I am a Conservative rabbi. But I have Conservative colleagues who wouldn’t call me for an aliyah to the Torah because I am a woman. I say, this is an affront to my honor. But I risk being accused of “intolerance” — of the one who will not recognize me.
So, foregoing a ritual in order to coexist within a “pluralist” movement: what’s the big deal? Well, it’s true that “egalitarianism” is about such things as counting in a minyan, receiving aliyot, etc., but it’s also about leadership — and rituals are not just honorifics, they are about who we are in the world.
The participants in a Torah service reenact receiving the Torah at Sinai, and share the role of Moses. Moses embodies the ethical and ritual model we collectively aspire to; to practice and teach the ethical and ritual law, to serve God, and model righteousness to others. The bimah is a microcosm of the world; what we do there tells what we believe. When women are on the bimah, it says that men and women are equal citizens; that our leadership, too, honors the Torah and the congregation.
Some frame egalitarianism as compassionate “inclusion” of those once relegated to the women’s auxiliary. But that wasn’t the impetus toward egalitarian practice. Rather, it was the same impulse that drove us into the streets, marching for the rights of workers, and for civil rights, and impelled us in every place and every time to establish rule of law and work for justice, above and beyond the requirements of our own laws. The revolutionary premise behind the Covenant and all its laws is that all human beings belong equally to God, their Creator. That was the lesson of our exodus from Egypt, and the premise behind the laws we received at Sinai. Everything, even ritual, ultimately is corollary to, and serves, that religious truth.
True, permission was sought from the halakha for women to be “granted” access to honor and responsibility — it being deemed that that form of human equality might not just be a fad — but it was still treated as if it were a personal choice one can dismiss or not, as one chooses.

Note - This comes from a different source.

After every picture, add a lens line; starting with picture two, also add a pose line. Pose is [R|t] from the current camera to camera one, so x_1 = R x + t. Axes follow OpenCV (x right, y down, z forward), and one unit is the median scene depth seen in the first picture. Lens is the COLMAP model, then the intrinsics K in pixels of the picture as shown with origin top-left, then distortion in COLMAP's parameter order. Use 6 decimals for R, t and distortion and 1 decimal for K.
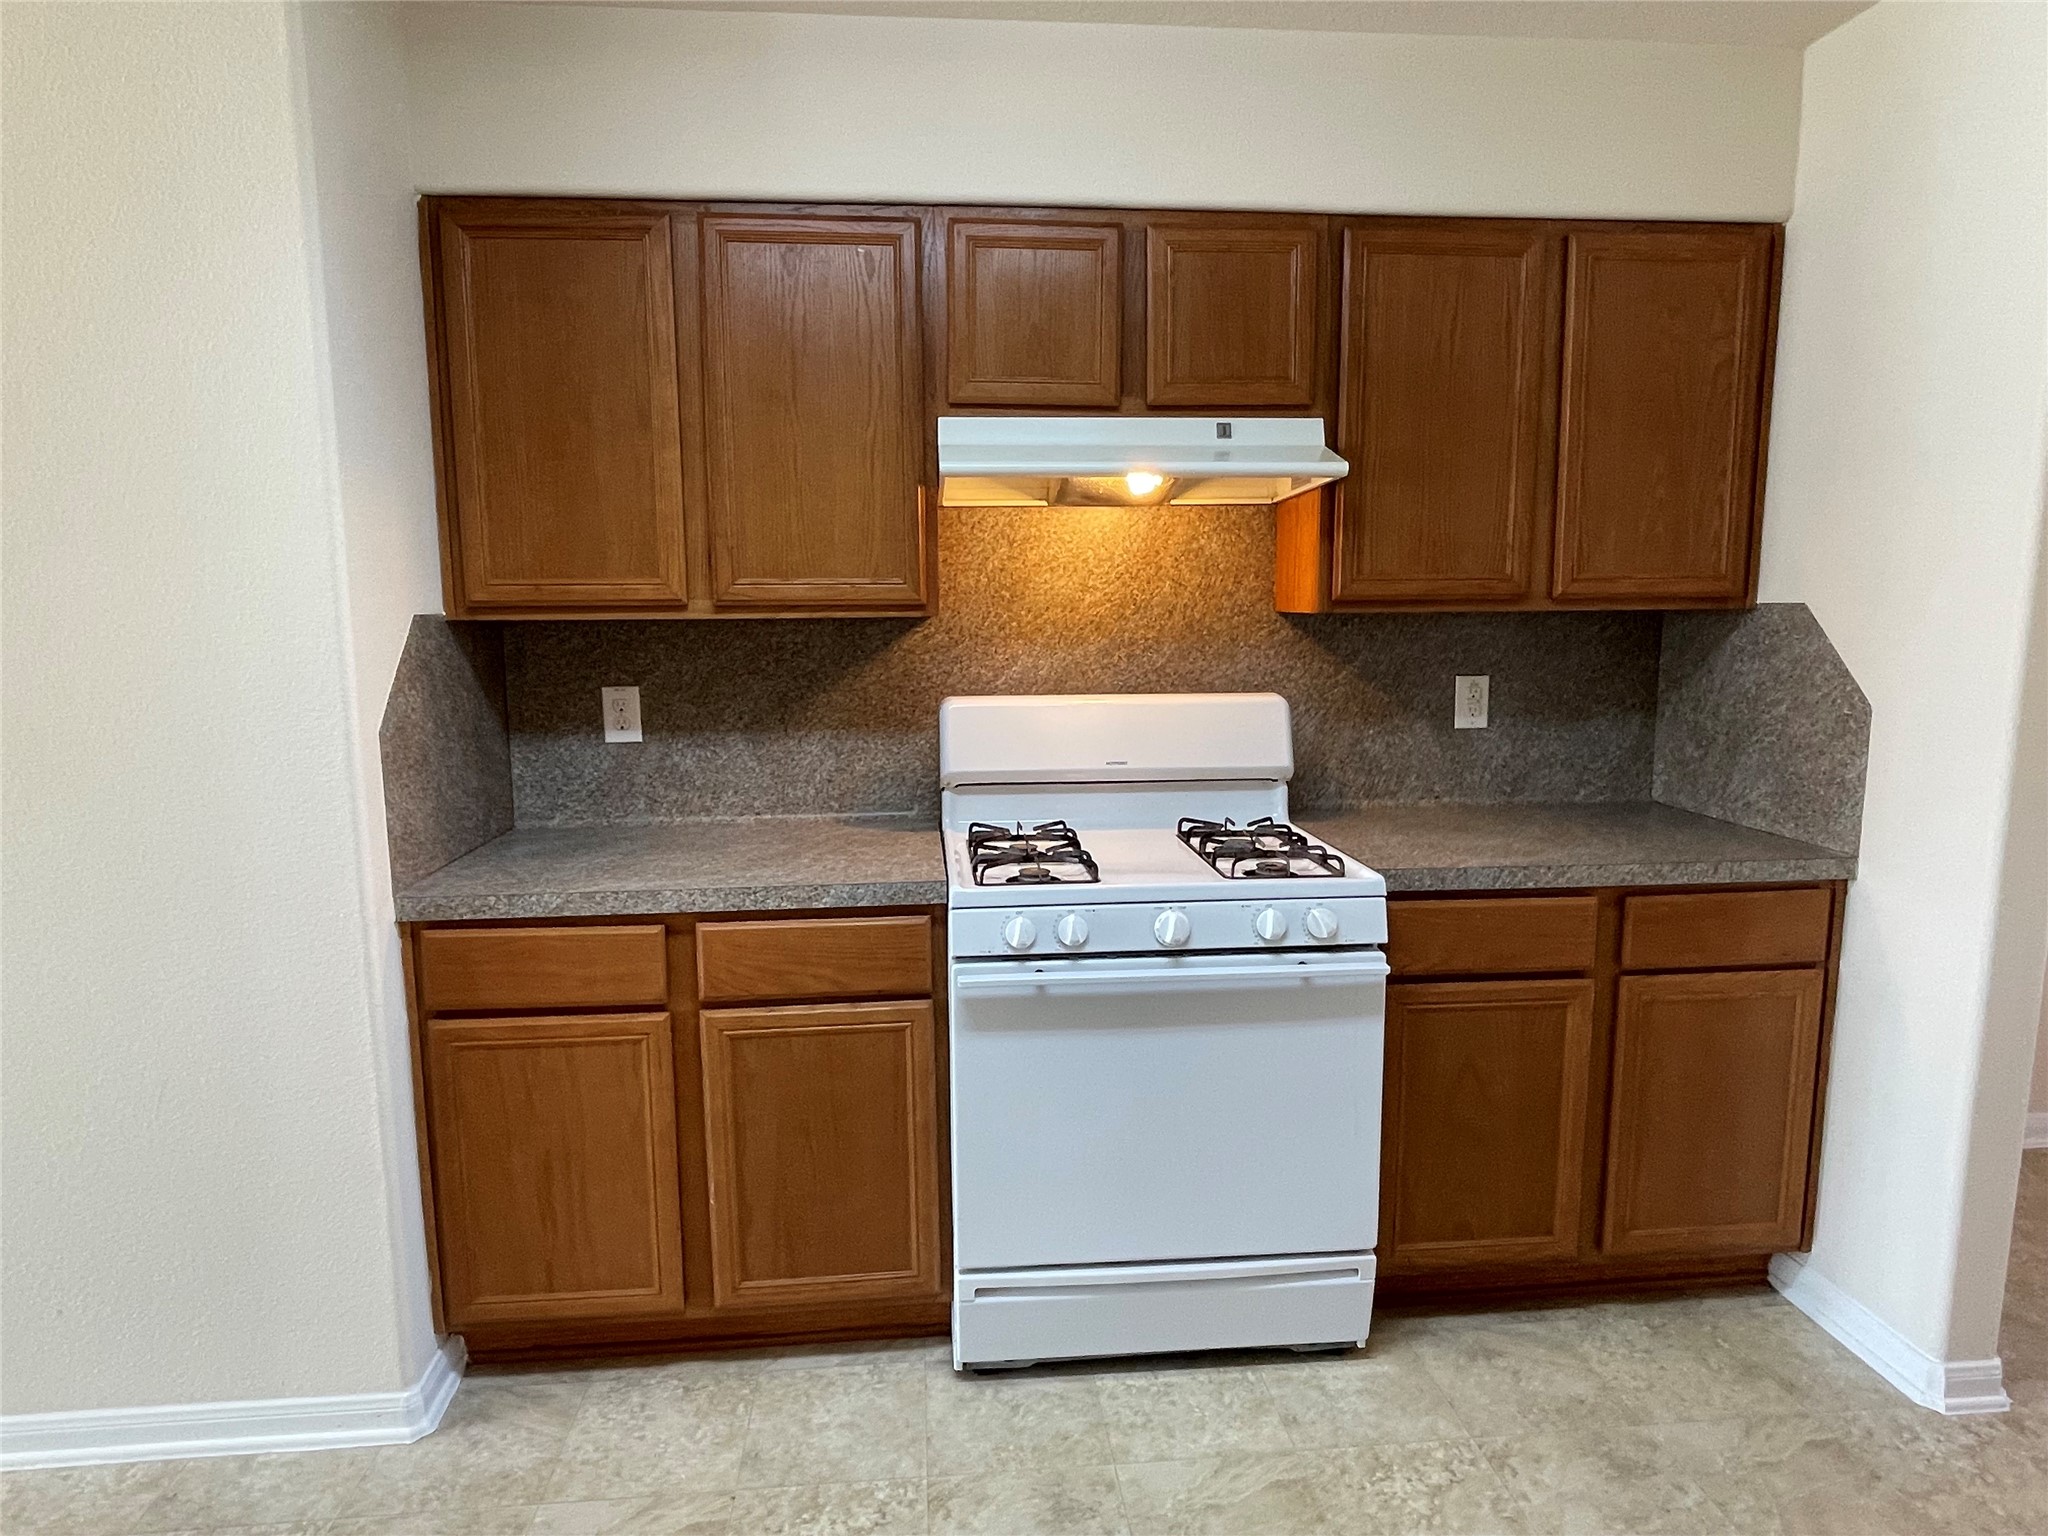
lens RADIAL K [[1212.8, 0, 1014.4], [0, 1212.8, 774.0], [0, 0, 1]] dist [-0.001762, 0.000968]
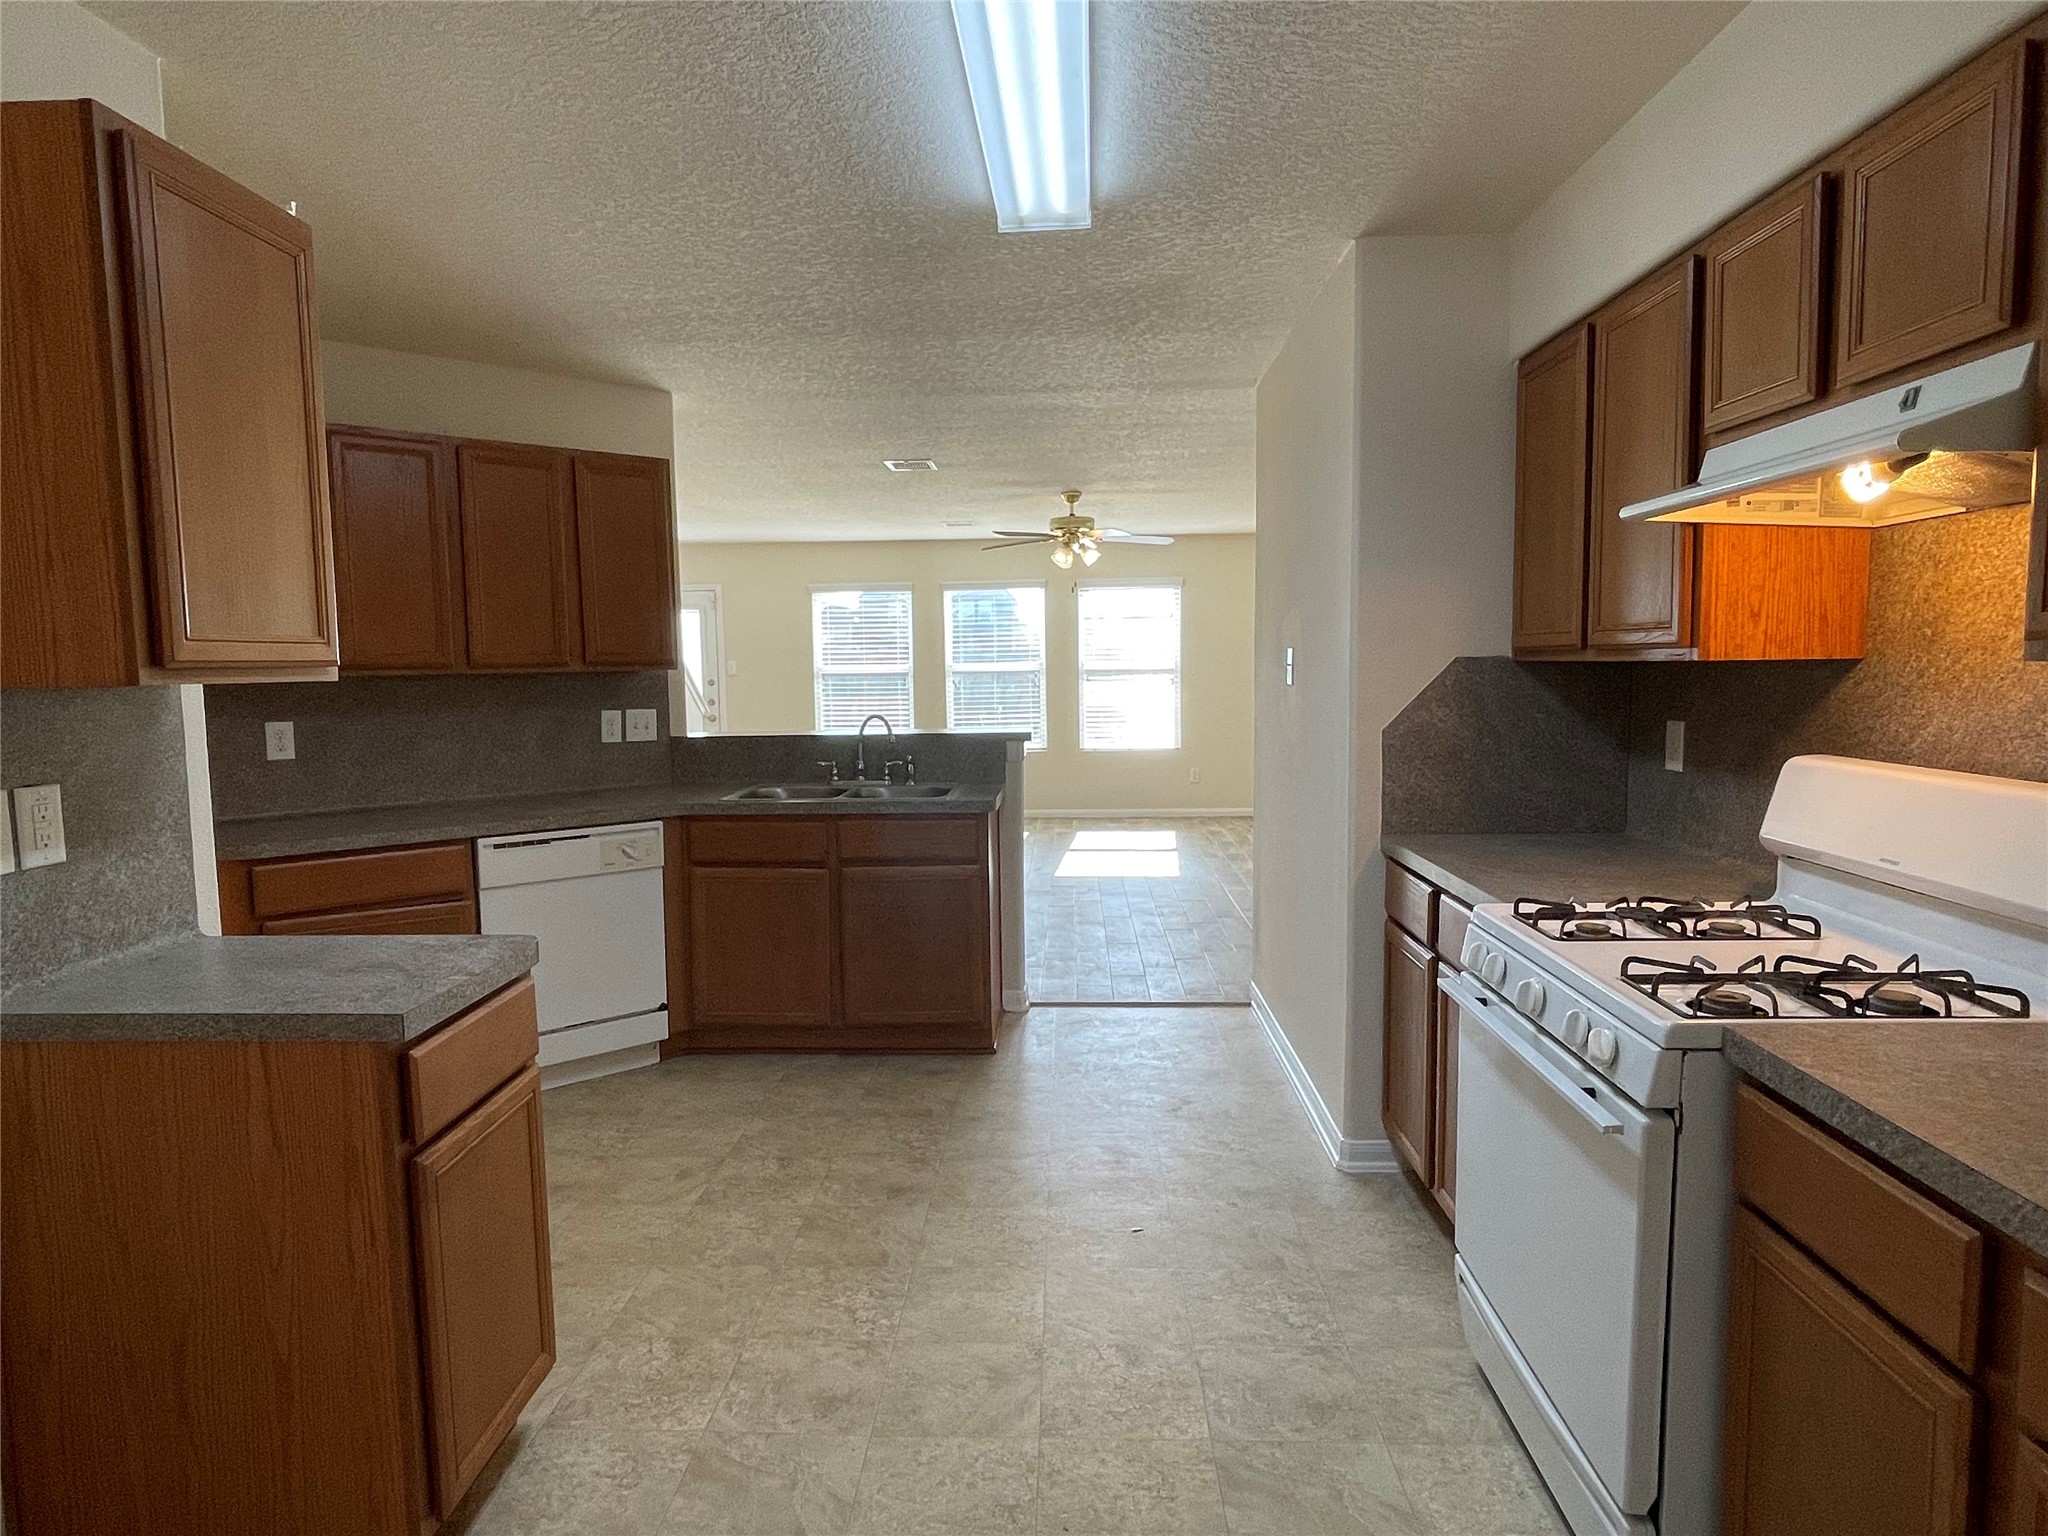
lens RADIAL K [[1212.8, 0, 1014.4], [0, 1212.8, 774.0], [0, 0, 1]] dist [-0.001762, 0.000968]
pose [[-0.136073, 0.099814, -0.985658, 0.966955], [-0.123549, 0.985435, 0.116848, -0.089083], [0.982965, 0.137677, -0.121759, 0.616571]]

And this attitude yielded “pluralism,” a divergent stance, within one movement — on an issue of human equality.
But one cannot actually “permit” that which one has no authority to deny. Equality is recognized, not granted; one doesn’t ask permission for that which is inherent; one stands up and calls for the imperative: that equal citizenship be honored, whether for ourselves or on behalf of others. If one woman is a full citizen in Am Yisrael, we all are — and always were, and our recognition is an obligation, not an option.
Conservative Judaism holds that halakha is not a box of sacred laws, but a sacred living system mediating our evolution, bringing us closer, and the world closer, to what God intends. We balance the particulars of being covenanted, with the needs of the world. There are things we bring to a living legal system — the facts on the ground, and our own understanding of the context. In this case, that is the evidence that men and women are equal, that women are free Israelites (not pre-empted by men from service to God), and that all free Israelites are equal in responsibility and honor.
The issue isn’t tolerance of those who believe differently, but that we haven’t taken a stand as to what Conservative Judaism holds, on a fundamental principle. And this condition is untenable both for us, and for seekers, who cannot see where our high ground is. Jews who do understand equality as a religious imperative note that our “permitting” equality undercuts our moral authority and our credibility from the left side. And we shouldn’t pretend to Orthodoxy’s form of “working within the system:” their view of halakha espouses the eternal sanctity and wisdom of laws we consider self-evidently (and halakhically) unjust.
Moses’ job was not a man’s job, though he was a man. “Rabbi” is not a man’s job, though all rabbis once were men. And equality is the most “traditional” value of them all.